_AIM OF THE TASK_
Looking at the data below, how many lines include the word "Benz"? Respond with the number only.

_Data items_
········

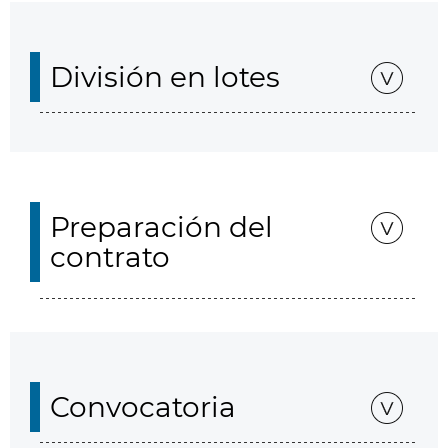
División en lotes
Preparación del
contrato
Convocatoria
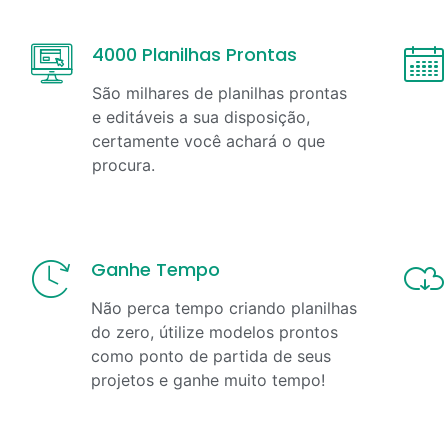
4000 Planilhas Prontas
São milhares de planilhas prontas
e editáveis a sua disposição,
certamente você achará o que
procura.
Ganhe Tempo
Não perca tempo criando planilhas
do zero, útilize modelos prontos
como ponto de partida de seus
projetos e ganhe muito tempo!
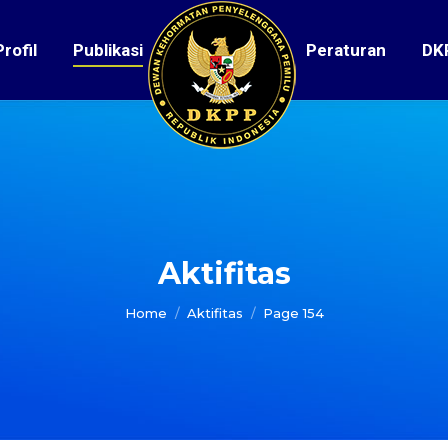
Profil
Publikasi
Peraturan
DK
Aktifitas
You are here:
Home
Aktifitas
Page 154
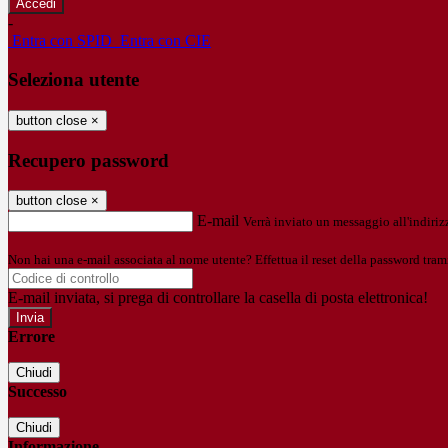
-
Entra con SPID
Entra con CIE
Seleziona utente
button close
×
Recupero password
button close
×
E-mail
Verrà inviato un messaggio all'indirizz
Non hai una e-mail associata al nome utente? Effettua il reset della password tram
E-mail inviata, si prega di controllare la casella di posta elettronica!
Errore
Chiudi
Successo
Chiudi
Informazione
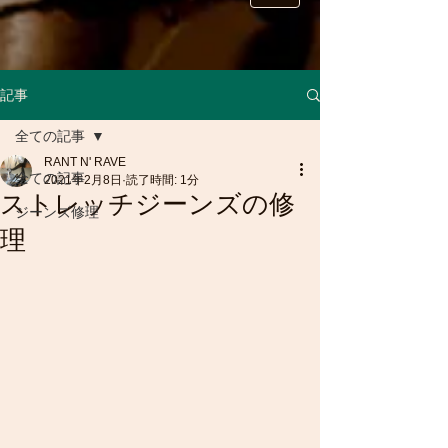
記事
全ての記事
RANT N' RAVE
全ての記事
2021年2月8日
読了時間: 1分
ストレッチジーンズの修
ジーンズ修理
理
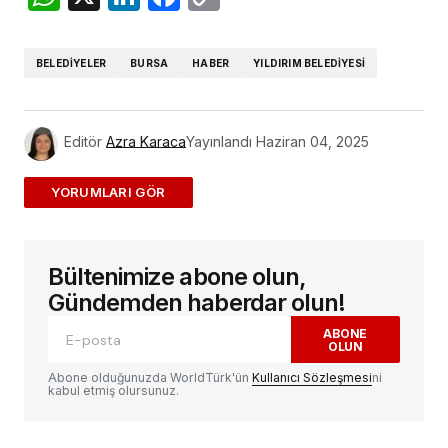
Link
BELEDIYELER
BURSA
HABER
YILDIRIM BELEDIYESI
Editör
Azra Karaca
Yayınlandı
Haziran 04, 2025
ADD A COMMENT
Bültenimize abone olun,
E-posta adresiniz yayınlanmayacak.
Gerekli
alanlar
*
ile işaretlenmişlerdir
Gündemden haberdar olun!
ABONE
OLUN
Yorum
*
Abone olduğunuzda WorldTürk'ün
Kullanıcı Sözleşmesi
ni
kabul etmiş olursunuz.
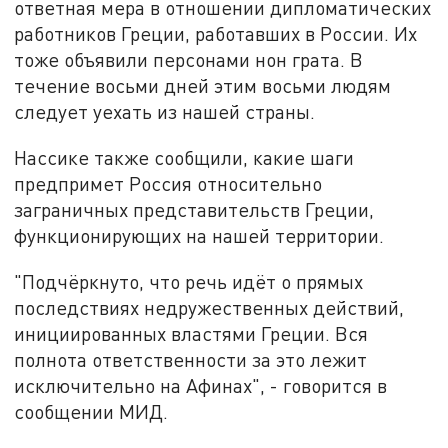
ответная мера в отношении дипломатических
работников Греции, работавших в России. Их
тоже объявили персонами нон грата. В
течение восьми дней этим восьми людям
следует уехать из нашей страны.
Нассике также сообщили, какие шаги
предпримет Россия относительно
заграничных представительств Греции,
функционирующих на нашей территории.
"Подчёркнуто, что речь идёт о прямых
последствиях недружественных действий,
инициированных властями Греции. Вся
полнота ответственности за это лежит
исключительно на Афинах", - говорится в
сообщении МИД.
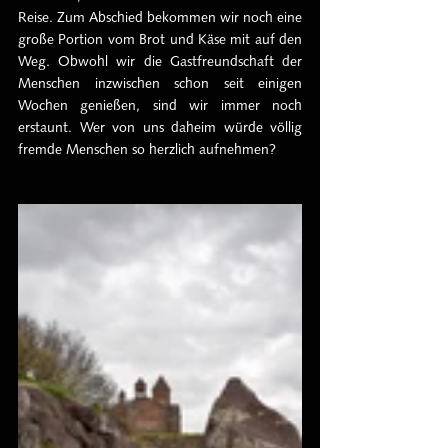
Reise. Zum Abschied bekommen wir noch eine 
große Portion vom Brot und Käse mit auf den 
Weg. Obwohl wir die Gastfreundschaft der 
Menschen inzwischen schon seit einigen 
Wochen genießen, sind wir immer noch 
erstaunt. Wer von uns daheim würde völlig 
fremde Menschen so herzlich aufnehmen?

········

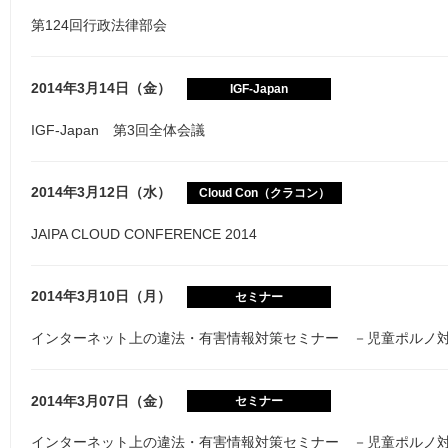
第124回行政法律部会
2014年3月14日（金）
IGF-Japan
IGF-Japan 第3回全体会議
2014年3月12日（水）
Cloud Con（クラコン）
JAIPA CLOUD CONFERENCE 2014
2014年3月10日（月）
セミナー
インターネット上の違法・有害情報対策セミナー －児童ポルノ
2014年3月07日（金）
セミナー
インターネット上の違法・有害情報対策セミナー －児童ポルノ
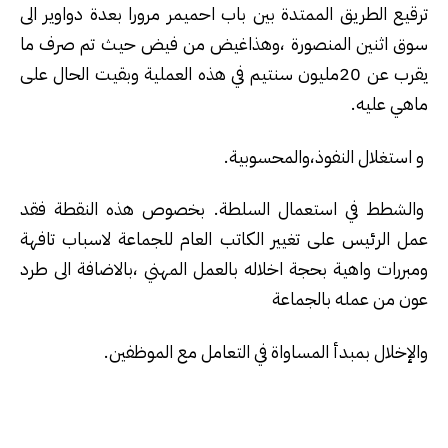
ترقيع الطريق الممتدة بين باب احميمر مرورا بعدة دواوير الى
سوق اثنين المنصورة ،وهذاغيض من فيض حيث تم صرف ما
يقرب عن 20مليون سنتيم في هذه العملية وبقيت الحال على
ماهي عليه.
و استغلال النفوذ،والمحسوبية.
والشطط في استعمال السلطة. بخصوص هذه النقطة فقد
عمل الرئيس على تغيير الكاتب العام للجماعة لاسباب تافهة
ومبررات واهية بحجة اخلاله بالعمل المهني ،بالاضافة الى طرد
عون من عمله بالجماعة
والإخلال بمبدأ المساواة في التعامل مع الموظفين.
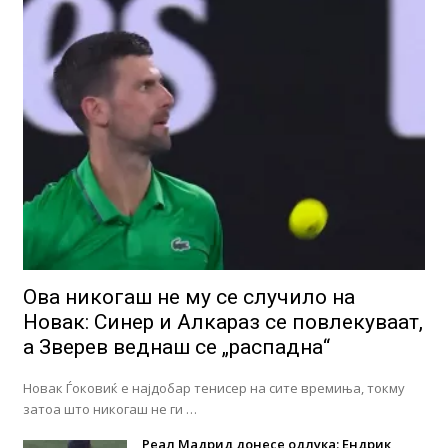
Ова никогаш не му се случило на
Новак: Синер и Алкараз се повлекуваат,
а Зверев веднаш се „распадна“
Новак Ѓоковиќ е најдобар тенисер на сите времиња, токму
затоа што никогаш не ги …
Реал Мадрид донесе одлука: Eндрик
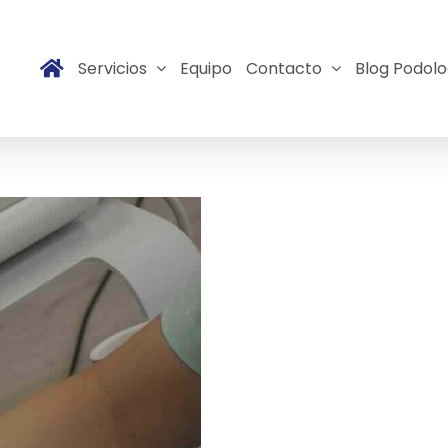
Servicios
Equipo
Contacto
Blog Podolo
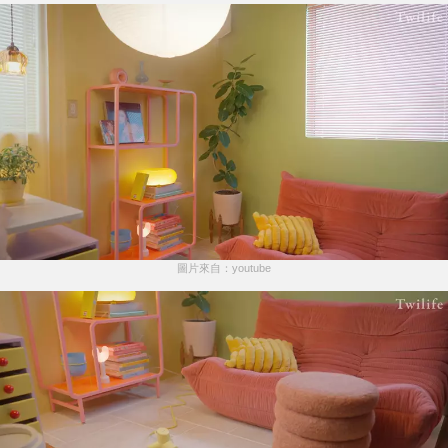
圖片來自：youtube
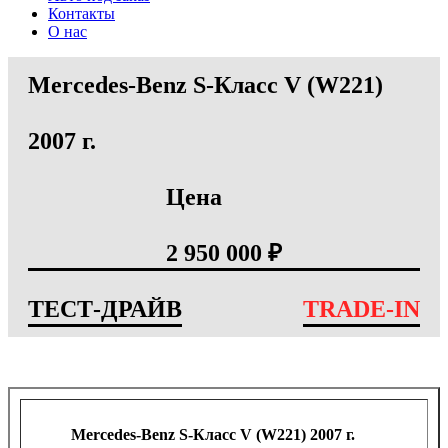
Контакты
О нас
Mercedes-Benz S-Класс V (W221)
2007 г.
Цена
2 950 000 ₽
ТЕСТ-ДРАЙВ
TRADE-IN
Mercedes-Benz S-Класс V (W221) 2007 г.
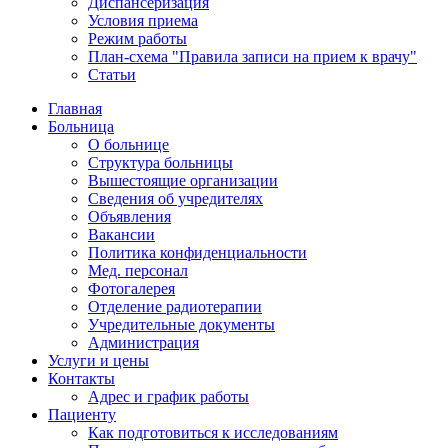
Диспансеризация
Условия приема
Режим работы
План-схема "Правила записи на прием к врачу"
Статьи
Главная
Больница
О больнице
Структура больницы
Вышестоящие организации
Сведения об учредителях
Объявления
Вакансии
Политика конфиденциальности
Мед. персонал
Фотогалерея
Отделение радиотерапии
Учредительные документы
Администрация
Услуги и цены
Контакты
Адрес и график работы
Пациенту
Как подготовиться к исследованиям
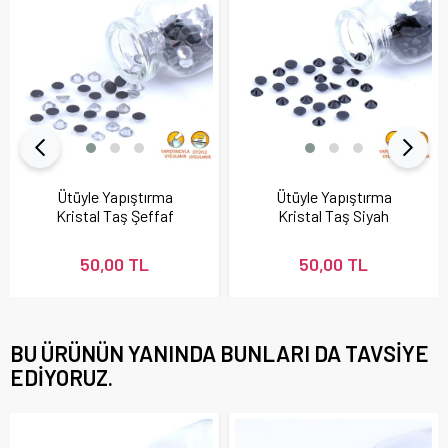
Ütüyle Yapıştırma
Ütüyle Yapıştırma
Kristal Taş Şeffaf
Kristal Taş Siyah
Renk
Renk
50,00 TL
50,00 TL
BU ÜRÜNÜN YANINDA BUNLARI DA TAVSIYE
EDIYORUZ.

········

_RESPONSE TO THIS EXERCISE_
2